Miroslav Tushev

Classifying Mobile Applications Using Word Embeddings. F. Ebrahimi, M. Tushev, and A. Mahmoud, Transactions on Software Engineering and Methodology (TOSEM), 2021



Modern application stores enable developers to classify their apps by choosing from a set of generic categories, or genres, such as health, games, and music. These categories are typically static—new categories do not necessarily emerge over time to reflect innovations in the mobile software landscape. With thousands of apps classified under each category, locating apps that match a specific consumer interest can be a challenging task. To overcome this challenge, in this paper, we propose an automated approach for classifying mobile apps into more focused categories of functionally-related application domains. Our aim is to enhance apps visibility and discoverability.

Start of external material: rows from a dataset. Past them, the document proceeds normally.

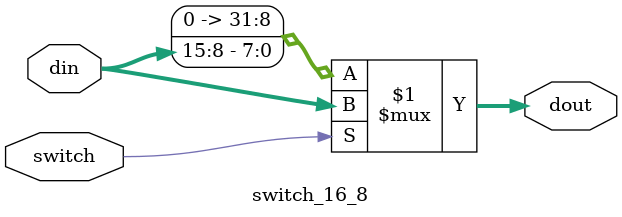
<source format=v>
`timescale 1ns / 1ps


module switch_16_8(
    input wire [31:0] din,
    input wire switch,
    output wire [31:0] dout
    );
    assign dout = switch?din:{24'b0,din[15:8]};
endmodule

</source>
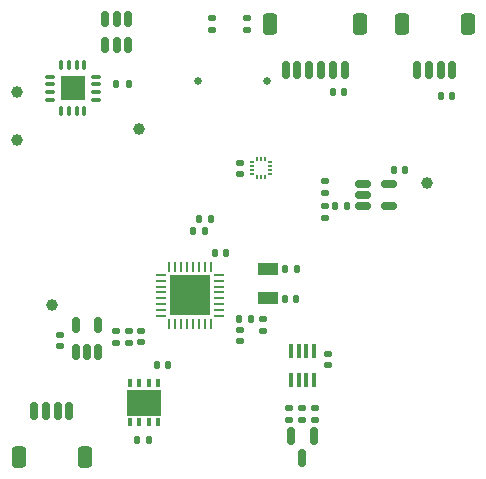
<source format=gbs>
%TF.GenerationSoftware,KiCad,Pcbnew,(7.0.0)*%
%TF.CreationDate,2023-03-08T15:02:16+02:00*%
%TF.ProjectId,SARA-R4_DevBoard,53415241-2d52-4345-9f44-6576426f6172,rev?*%
%TF.SameCoordinates,Original*%
%TF.FileFunction,Soldermask,Bot*%
%TF.FilePolarity,Negative*%
%FSLAX46Y46*%
G04 Gerber Fmt 4.6, Leading zero omitted, Abs format (unit mm)*
G04 Created by KiCad (PCBNEW (7.0.0)) date 2023-03-08 15:02:16*
%MOMM*%
%LPD*%
G01*
G04 APERTURE LIST*
G04 Aperture macros list*
%AMRoundRect*
0 Rectangle with rounded corners*
0 $1 Rounding radius*
0 $2 $3 $4 $5 $6 $7 $8 $9 X,Y pos of 4 corners*
0 Add a 4 corners polygon primitive as box body*
4,1,4,$2,$3,$4,$5,$6,$7,$8,$9,$2,$3,0*
0 Add four circle primitives for the rounded corners*
1,1,$1+$1,$2,$3*
1,1,$1+$1,$4,$5*
1,1,$1+$1,$6,$7*
1,1,$1+$1,$8,$9*
0 Add four rect primitives between the rounded corners*
20,1,$1+$1,$2,$3,$4,$5,0*
20,1,$1+$1,$4,$5,$6,$7,0*
20,1,$1+$1,$6,$7,$8,$9,0*
20,1,$1+$1,$8,$9,$2,$3,0*%
G04 Aperture macros list end*
%ADD10C,1.000000*%
%ADD11C,0.650000*%
%ADD12RoundRect,0.050000X0.112500X0.050000X-0.112500X0.050000X-0.112500X-0.050000X0.112500X-0.050000X0*%
%ADD13RoundRect,0.050000X0.050000X0.112500X-0.050000X0.112500X-0.050000X-0.112500X0.050000X-0.112500X0*%
%ADD14RoundRect,0.140000X0.140000X0.170000X-0.140000X0.170000X-0.140000X-0.170000X0.140000X-0.170000X0*%
%ADD15RoundRect,0.140000X0.170000X-0.140000X0.170000X0.140000X-0.170000X0.140000X-0.170000X-0.140000X0*%
%ADD16RoundRect,0.150000X-0.150000X-0.625000X0.150000X-0.625000X0.150000X0.625000X-0.150000X0.625000X0*%
%ADD17RoundRect,0.250000X-0.350000X-0.650000X0.350000X-0.650000X0.350000X0.650000X-0.350000X0.650000X0*%
%ADD18RoundRect,0.135000X0.135000X0.185000X-0.135000X0.185000X-0.135000X-0.185000X0.135000X-0.185000X0*%
%ADD19RoundRect,0.147500X0.147500X0.172500X-0.147500X0.172500X-0.147500X-0.172500X0.147500X-0.172500X0*%
%ADD20RoundRect,0.140000X-0.170000X0.140000X-0.170000X-0.140000X0.170000X-0.140000X0.170000X0.140000X0*%
%ADD21RoundRect,0.150000X-0.150000X0.512500X-0.150000X-0.512500X0.150000X-0.512500X0.150000X0.512500X0*%
%ADD22RoundRect,0.135000X-0.185000X0.135000X-0.185000X-0.135000X0.185000X-0.135000X0.185000X0.135000X0*%
%ADD23RoundRect,0.150000X-0.512500X-0.150000X0.512500X-0.150000X0.512500X0.150000X-0.512500X0.150000X0*%
%ADD24RoundRect,0.140000X-0.140000X-0.170000X0.140000X-0.170000X0.140000X0.170000X-0.140000X0.170000X0*%
%ADD25RoundRect,0.150000X0.150000X-0.512500X0.150000X0.512500X-0.150000X0.512500X-0.150000X-0.512500X0*%
%ADD26R,0.450000X1.200000*%
%ADD27RoundRect,0.062500X0.375000X0.062500X-0.375000X0.062500X-0.375000X-0.062500X0.375000X-0.062500X0*%
%ADD28RoundRect,0.062500X0.062500X0.375000X-0.062500X0.375000X-0.062500X-0.375000X0.062500X-0.375000X0*%
%ADD29R,3.450000X3.450000*%
%ADD30R,1.800000X1.000000*%
%ADD31RoundRect,0.075000X-0.350000X-0.075000X0.350000X-0.075000X0.350000X0.075000X-0.350000X0.075000X0*%
%ADD32RoundRect,0.075000X-0.075000X-0.350000X0.075000X-0.350000X0.075000X0.350000X-0.075000X0.350000X0*%
%ADD33R,2.100000X2.100000*%
%ADD34RoundRect,0.100000X0.100000X-0.225000X0.100000X0.225000X-0.100000X0.225000X-0.100000X-0.225000X0*%
%ADD35R,3.000000X2.200000*%
%ADD36RoundRect,0.135000X0.185000X-0.135000X0.185000X0.135000X-0.185000X0.135000X-0.185000X-0.135000X0*%
%ADD37RoundRect,0.135000X-0.135000X-0.185000X0.135000X-0.185000X0.135000X0.185000X-0.135000X0.185000X0*%
%ADD38RoundRect,0.150000X0.150000X0.625000X-0.150000X0.625000X-0.150000X-0.625000X0.150000X-0.625000X0*%
%ADD39RoundRect,0.250000X0.350000X0.650000X-0.350000X0.650000X-0.350000X-0.650000X0.350000X-0.650000X0*%
%ADD40RoundRect,0.150000X-0.150000X0.587500X-0.150000X-0.587500X0.150000X-0.587500X0.150000X0.587500X0*%
G04 APERTURE END LIST*
D10*
%TO.C,TP7*%
X149700000Y-90600000D03*
%TD*%
%TO.C,TP9*%
X139400000Y-87500000D03*
%TD*%
%TO.C,TP8*%
X139400000Y-91500000D03*
%TD*%
%TO.C,TP4*%
X174100000Y-95200000D03*
%TD*%
%TO.C,TP3*%
X142300000Y-105500000D03*
%TD*%
D11*
%TO.C,J2*%
X160490000Y-86562500D03*
X154710000Y-86562500D03*
%TD*%
D12*
%TO.C,U9*%
X160762500Y-93375000D03*
X160762500Y-93725000D03*
X160762500Y-94075000D03*
X160762500Y-94425000D03*
D13*
X160350000Y-94662500D03*
X160000000Y-94662500D03*
X159650000Y-94662500D03*
D12*
X159237500Y-94425000D03*
X159237500Y-94075000D03*
X159237500Y-93725000D03*
X159237500Y-93375000D03*
D13*
X159650000Y-93137500D03*
X160000000Y-93137500D03*
X160350000Y-93137500D03*
%TD*%
D14*
%TO.C,C5*%
X172240000Y-94060000D03*
X171280000Y-94060000D03*
%TD*%
D15*
%TO.C,C19*%
X158240000Y-94430000D03*
X158240000Y-93470000D03*
%TD*%
D16*
%TO.C,J5*%
X173230000Y-85600000D03*
X174230000Y-85600000D03*
X175230000Y-85600000D03*
X176230000Y-85600000D03*
D17*
X171930000Y-81725000D03*
X177530000Y-81725000D03*
%TD*%
D18*
%TO.C,R10*%
X155780000Y-98250000D03*
X154760000Y-98250000D03*
%TD*%
%TO.C,R9*%
X155260000Y-99270000D03*
X154240000Y-99270000D03*
%TD*%
D19*
%TO.C,L3*%
X167275000Y-97130000D03*
X166305000Y-97130000D03*
%TD*%
D15*
%TO.C,C7*%
X142980000Y-108970000D03*
X142980000Y-108010000D03*
%TD*%
D20*
%TO.C,C14*%
X158230000Y-107620000D03*
X158230000Y-108580000D03*
%TD*%
D21*
%TO.C,U5*%
X146850000Y-81262500D03*
X147800000Y-81262500D03*
X148750000Y-81262500D03*
X148750000Y-83537500D03*
X147800000Y-83537500D03*
X146850000Y-83537500D03*
%TD*%
D22*
%TO.C,R6*%
X158850000Y-81230000D03*
X158850000Y-82250000D03*
%TD*%
D23*
%TO.C,U3*%
X168620000Y-97130000D03*
X168620000Y-96180000D03*
X168620000Y-95230000D03*
X170895000Y-95230000D03*
X170895000Y-97130000D03*
%TD*%
D24*
%TO.C,C21*%
X162070000Y-102450000D03*
X163030000Y-102450000D03*
%TD*%
%TO.C,C15*%
X175250000Y-87810000D03*
X176210000Y-87810000D03*
%TD*%
D20*
%TO.C,C17*%
X160200000Y-106720000D03*
X160200000Y-107680000D03*
%TD*%
D16*
%TO.C,J3*%
X162100000Y-85600000D03*
X163100000Y-85600000D03*
X164100000Y-85600000D03*
X165100000Y-85600000D03*
X166100000Y-85600000D03*
X167100000Y-85600000D03*
D17*
X160800000Y-81725000D03*
X168400000Y-81725000D03*
%TD*%
D25*
%TO.C,U2*%
X146220000Y-109497500D03*
X145270000Y-109497500D03*
X144320000Y-109497500D03*
X144320000Y-107222500D03*
X146220000Y-107222500D03*
%TD*%
D20*
%TO.C,C6*%
X165420000Y-97150000D03*
X165420000Y-98110000D03*
%TD*%
D14*
%TO.C,C18*%
X152140000Y-110550000D03*
X151180000Y-110550000D03*
%TD*%
D24*
%TO.C,C22*%
X162050000Y-104970000D03*
X163010000Y-104970000D03*
%TD*%
D26*
%TO.C,U8*%
X162549999Y-109399999D03*
X163199999Y-109399999D03*
X163849999Y-109399999D03*
X164499999Y-109399999D03*
X164499999Y-111899999D03*
X163849999Y-111899999D03*
X163199999Y-111899999D03*
X162549999Y-111899999D03*
%TD*%
D20*
%TO.C,C9*%
X148800000Y-107730000D03*
X148800000Y-108690000D03*
%TD*%
D27*
%TO.C,U6*%
X156437500Y-102950000D03*
X156437500Y-103450000D03*
X156437500Y-103950000D03*
X156437500Y-104450000D03*
X156437500Y-104950000D03*
X156437500Y-105450000D03*
X156437500Y-105950000D03*
X156437500Y-106450000D03*
D28*
X155750000Y-107137500D03*
X155250000Y-107137500D03*
X154750000Y-107137500D03*
X154250000Y-107137500D03*
X153750000Y-107137500D03*
X153250000Y-107137500D03*
X152750000Y-107137500D03*
X152250000Y-107137500D03*
D27*
X151562500Y-106450000D03*
X151562500Y-105950000D03*
X151562500Y-105450000D03*
X151562500Y-104950000D03*
X151562500Y-104450000D03*
X151562500Y-103950000D03*
X151562500Y-103450000D03*
X151562500Y-102950000D03*
D28*
X152250000Y-102262500D03*
X152750000Y-102262500D03*
X153250000Y-102262500D03*
X153750000Y-102262500D03*
X154250000Y-102262500D03*
X154750000Y-102262500D03*
X155250000Y-102262500D03*
X155750000Y-102262500D03*
D29*
X153999999Y-104699999D03*
%TD*%
D22*
%TO.C,R13*%
X162425000Y-114240000D03*
X162425000Y-115260000D03*
%TD*%
D30*
%TO.C,Y1*%
X160589999Y-102449999D03*
X160589999Y-104949999D03*
%TD*%
D15*
%TO.C,C23*%
X165725000Y-110630000D03*
X165725000Y-109670000D03*
%TD*%
D31*
%TO.C,U4*%
X142125000Y-88125000D03*
X142125000Y-87475000D03*
X142125000Y-86825000D03*
X142125000Y-86175000D03*
D32*
X143100000Y-85200000D03*
X143750000Y-85200000D03*
X144400000Y-85200000D03*
X145050000Y-85200000D03*
D31*
X146025000Y-86175000D03*
X146025000Y-86825000D03*
X146025000Y-87475000D03*
X146025000Y-88125000D03*
D32*
X145050000Y-89100000D03*
X144400000Y-89100000D03*
X143750000Y-89100000D03*
X143100000Y-89100000D03*
D33*
X144074999Y-87149999D03*
%TD*%
D34*
%TO.C,U7*%
X151300000Y-115450000D03*
X150500000Y-115450000D03*
X149700000Y-115450000D03*
X148900000Y-115450000D03*
X148900000Y-112150000D03*
X149700000Y-112150000D03*
X150500000Y-112150000D03*
X151300000Y-112150000D03*
D35*
X150099999Y-113799999D03*
%TD*%
D36*
%TO.C,R12*%
X164625000Y-115260000D03*
X164625000Y-114240000D03*
%TD*%
D20*
%TO.C,C4*%
X165420000Y-95030000D03*
X165420000Y-95990000D03*
%TD*%
D22*
%TO.C,R7*%
X155860000Y-81230000D03*
X155860000Y-82250000D03*
%TD*%
D20*
%TO.C,C12*%
X147760000Y-107730000D03*
X147760000Y-108690000D03*
%TD*%
D37*
%TO.C,R5*%
X147780000Y-86830000D03*
X148800000Y-86830000D03*
%TD*%
D14*
%TO.C,C13*%
X157040000Y-101150000D03*
X156080000Y-101150000D03*
%TD*%
D38*
%TO.C,J4*%
X143800000Y-114500000D03*
X142800000Y-114500000D03*
X141800000Y-114500000D03*
X140800000Y-114500000D03*
D39*
X145100000Y-118375000D03*
X139500000Y-118375000D03*
%TD*%
D24*
%TO.C,C16*%
X166100000Y-87450000D03*
X167060000Y-87450000D03*
%TD*%
D40*
%TO.C,D2*%
X162575000Y-116630000D03*
X164475000Y-116630000D03*
X163525000Y-118505000D03*
%TD*%
D18*
%TO.C,R8*%
X159210000Y-106700000D03*
X158190000Y-106700000D03*
%TD*%
D20*
%TO.C,C8*%
X149850000Y-107720000D03*
X149850000Y-108680000D03*
%TD*%
D15*
%TO.C,C20*%
X163525000Y-115230000D03*
X163525000Y-114270000D03*
%TD*%
D18*
%TO.C,R11*%
X150560000Y-116910000D03*
X149540000Y-116910000D03*
%TD*%
M02*

</source>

Specifically, we employ word embeddings to generate numeric semantic representations of app descriptions. These representations are then classified to generate more cohesive categories of apps. Our empirical investigation is conducted using a dataset of 600 apps, sampled from the Education, Health&Fitness, and Medical categories of the Apple App Store. The results show that, our classification algorithms achieve their best performance when app descriptions are vectorized using GloVe, a count-based model of word embeddings. Our findings are further validated using a dataset of Sharing Economy apps and the results are evaluated by 12 human subjects. The results show that GloVe combined with Support Vector Machines can produce app classifications that are aligned to a large extent with human-generated classifications.